The top of the stack would be the pump - last thing in, first thing out. I like to always use new FORD pumps in rebuilds, and I have one, here it is:
and back.. the back also serves as the clutch piston for the intermediate cutch, wierd to my mind. More on assembly....
The front clutch has the input shaft which stabs thru the the hole in the pump and into the TC. Here is the asssembled stack
When installed this space is used to build up the intermediate clutch, it's kind of an odd setup, like I said, as you'll see on assembly.
There are some sealing rings that need special care... this is a new drum so these are factory and primo
The top of the stack is the "mechanical diode" an upgrade that is a critical upgrade.
I get a kick out of that name. For those not electronically inclined a diode is a device which permits current to flow in only one direction.... a valuable trick. But to name a one way clutch as a "mechanical diode"... who'da thunk it?
Under this is the reverse clutch drum. I have tried to highlight the "dog ears" that fit into the input shell. This is a critical wear point.
I'll post a few more pictures to illustrate this
can you make out the wear? Here is a dog ear close up... this is not "terrible" wear, but evident.
and here is a look at the input (drive) shell where the dog ear engages
With the reverse drum and clutch off, the forward clutch and input shaft can be removed
Not important per se, but sometimes when people wonder why they might suffer low line pressure, it is because a check ball might be stuck open... here is such a check ball in the forward clutch shell..
Next we come to a stub shaft, the "intermediate input shaft" commonly just known as just the "stub shaft". In super high horsepower apps this can snap in half...(yeah!) and there is an aftermarket super hardened one.... pricey. Probably only necessary if you are running 600 HP.
and here it out
Next up.. or down as the case may be, input (drive) shell and sun gear
Under this is kind of the equivalent of a "center support" in the A4/5R series.. it is the "planetary carrier" under it is a ring that engages a roller sprag in the end of the planetary gear assembly
The backside with the ring for the sprag
Here is looking into the back end of the planetary and the roller clutch (sprag)...

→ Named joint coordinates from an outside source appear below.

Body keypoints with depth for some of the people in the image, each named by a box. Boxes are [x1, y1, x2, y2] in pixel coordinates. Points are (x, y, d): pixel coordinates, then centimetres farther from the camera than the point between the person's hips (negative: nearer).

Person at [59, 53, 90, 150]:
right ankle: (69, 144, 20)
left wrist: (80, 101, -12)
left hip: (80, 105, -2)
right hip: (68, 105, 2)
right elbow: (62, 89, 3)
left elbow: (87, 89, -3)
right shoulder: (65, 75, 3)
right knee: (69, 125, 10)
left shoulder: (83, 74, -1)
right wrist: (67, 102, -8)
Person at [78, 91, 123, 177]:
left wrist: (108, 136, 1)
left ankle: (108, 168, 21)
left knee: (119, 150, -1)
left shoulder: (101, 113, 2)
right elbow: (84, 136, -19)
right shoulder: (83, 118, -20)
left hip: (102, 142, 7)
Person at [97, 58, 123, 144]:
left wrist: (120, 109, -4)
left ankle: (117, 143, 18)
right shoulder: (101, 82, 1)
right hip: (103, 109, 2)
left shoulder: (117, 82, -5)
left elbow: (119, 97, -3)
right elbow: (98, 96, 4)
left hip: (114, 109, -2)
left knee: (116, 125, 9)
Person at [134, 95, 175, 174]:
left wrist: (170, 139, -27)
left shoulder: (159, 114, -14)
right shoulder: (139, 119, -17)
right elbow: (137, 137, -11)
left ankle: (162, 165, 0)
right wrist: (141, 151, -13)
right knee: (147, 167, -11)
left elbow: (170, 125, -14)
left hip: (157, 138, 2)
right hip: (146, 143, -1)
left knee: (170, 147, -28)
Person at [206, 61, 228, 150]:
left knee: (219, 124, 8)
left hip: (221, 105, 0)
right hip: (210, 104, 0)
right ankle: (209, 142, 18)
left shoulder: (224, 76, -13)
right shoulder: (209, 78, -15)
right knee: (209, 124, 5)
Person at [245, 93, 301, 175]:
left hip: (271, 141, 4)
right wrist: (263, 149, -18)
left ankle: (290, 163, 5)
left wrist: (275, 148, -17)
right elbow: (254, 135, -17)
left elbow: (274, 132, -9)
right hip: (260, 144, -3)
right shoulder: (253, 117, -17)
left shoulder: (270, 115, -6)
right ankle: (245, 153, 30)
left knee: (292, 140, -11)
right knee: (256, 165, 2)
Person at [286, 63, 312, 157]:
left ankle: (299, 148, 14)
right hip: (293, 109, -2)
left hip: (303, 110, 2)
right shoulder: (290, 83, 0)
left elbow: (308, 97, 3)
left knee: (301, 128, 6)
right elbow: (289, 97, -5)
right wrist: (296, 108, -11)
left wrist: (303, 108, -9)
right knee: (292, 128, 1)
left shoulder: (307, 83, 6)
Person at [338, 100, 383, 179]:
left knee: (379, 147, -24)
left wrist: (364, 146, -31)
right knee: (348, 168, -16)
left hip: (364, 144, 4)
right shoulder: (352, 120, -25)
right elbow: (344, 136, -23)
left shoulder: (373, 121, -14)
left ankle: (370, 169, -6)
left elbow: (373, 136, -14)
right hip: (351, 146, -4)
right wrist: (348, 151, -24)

Then we can remove the forward clutch sun gear
Might want to pay special attention to these little splines....
and then the planetary, a HUGE beefy thing. Heavy.
this splined end fits into the hub for the direct clutch, making the direct clutch able to hold the planetary carrier stationary (you know what THAT does? right?)

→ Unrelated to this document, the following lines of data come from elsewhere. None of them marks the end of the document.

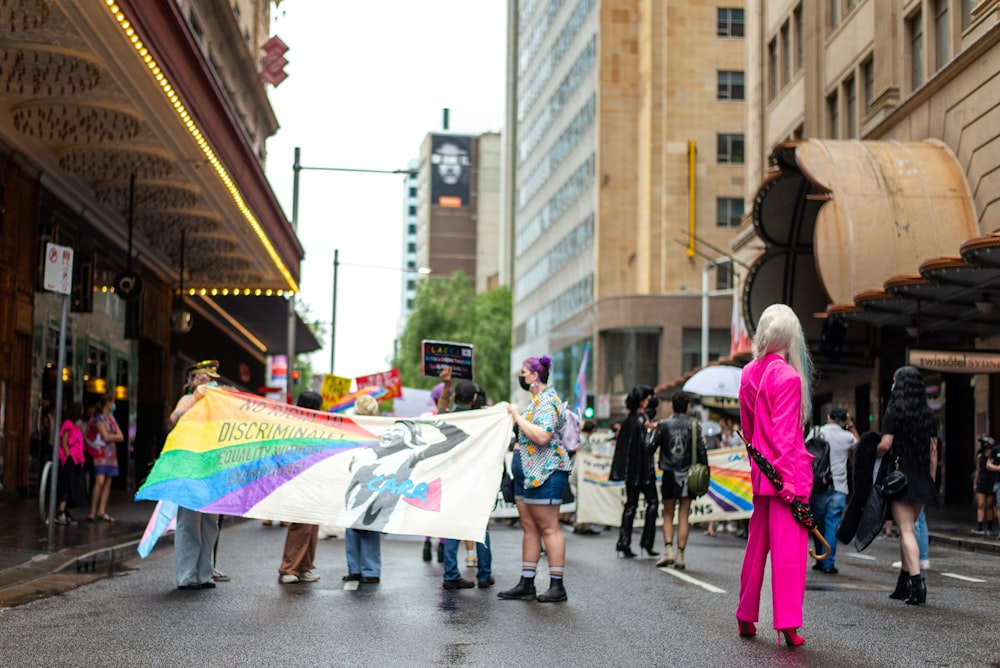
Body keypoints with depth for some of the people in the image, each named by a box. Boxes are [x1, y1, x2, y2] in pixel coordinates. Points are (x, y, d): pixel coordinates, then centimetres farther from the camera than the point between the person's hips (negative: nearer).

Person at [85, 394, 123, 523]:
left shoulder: (111, 419, 17)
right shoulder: (99, 419, -5)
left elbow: (121, 437, 10)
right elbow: (106, 437, -13)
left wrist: (111, 437, -6)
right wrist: (115, 436, 4)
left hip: (111, 453, 7)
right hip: (101, 453, -7)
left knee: (108, 483, 3)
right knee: (100, 481, -16)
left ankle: (102, 511, 6)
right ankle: (92, 511, -12)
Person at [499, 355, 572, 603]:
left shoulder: (547, 400, -14)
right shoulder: (537, 400, 19)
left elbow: (542, 436, -28)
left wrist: (518, 417, -19)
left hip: (546, 471, -11)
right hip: (527, 472, 11)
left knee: (549, 528, -7)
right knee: (529, 528, 10)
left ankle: (557, 585, -3)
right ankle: (526, 584, 13)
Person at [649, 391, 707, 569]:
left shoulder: (664, 425, -2)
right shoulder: (694, 425, -2)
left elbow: (651, 448, 0)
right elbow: (702, 450, -3)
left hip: (669, 474, 0)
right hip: (688, 475, 0)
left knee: (668, 515, 8)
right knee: (684, 516, 4)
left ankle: (668, 550, -9)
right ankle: (680, 556, 1)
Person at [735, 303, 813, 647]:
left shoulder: (748, 373, 7)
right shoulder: (788, 377, -15)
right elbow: (785, 434, -18)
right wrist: (787, 478, -17)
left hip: (761, 471, 7)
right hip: (788, 470, -7)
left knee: (757, 543, 16)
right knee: (790, 547, -4)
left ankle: (746, 618, 24)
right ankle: (788, 625, -4)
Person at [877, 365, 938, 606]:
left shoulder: (895, 411, -8)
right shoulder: (929, 415, 9)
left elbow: (885, 445, -14)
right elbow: (933, 450, 10)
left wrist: (873, 455, 6)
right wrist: (931, 480, 15)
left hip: (900, 476, -6)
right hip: (922, 478, 6)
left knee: (906, 530, -7)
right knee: (907, 528, 15)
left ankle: (917, 583, -19)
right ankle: (903, 585, 19)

Note the scoring in the bushing. It will get replaced with a new one. (as will everything else used that gets reused)
Now we are down near the bottom. We have the ring gear and inside it sits the direct clutch... this one is stamped steel. The direct clutch started in the AOD as cast iron, then went stamped steel then in somewhere along the line into the 4rR70W production went back to cast iron... so we know this one is "probably" not 4R70W..... but for illustration purposes it will do. (Trannies require a lot of research! Even then my info may not be right)
either way, it pulls right out
and then you remove the hub from inside it...
and then you are left with a pretty normal looking cluch assembly... can you count the plates?
(There are 6, upgrade kits can increase this up to 8)
lastly you have the ring gear
Now I don't have the output shaft so there are a few things you didn't see, and I didn't show the torrington bearings used throughout or some snap rings used in the case, but as a first glimpse, now you know what we will be working with.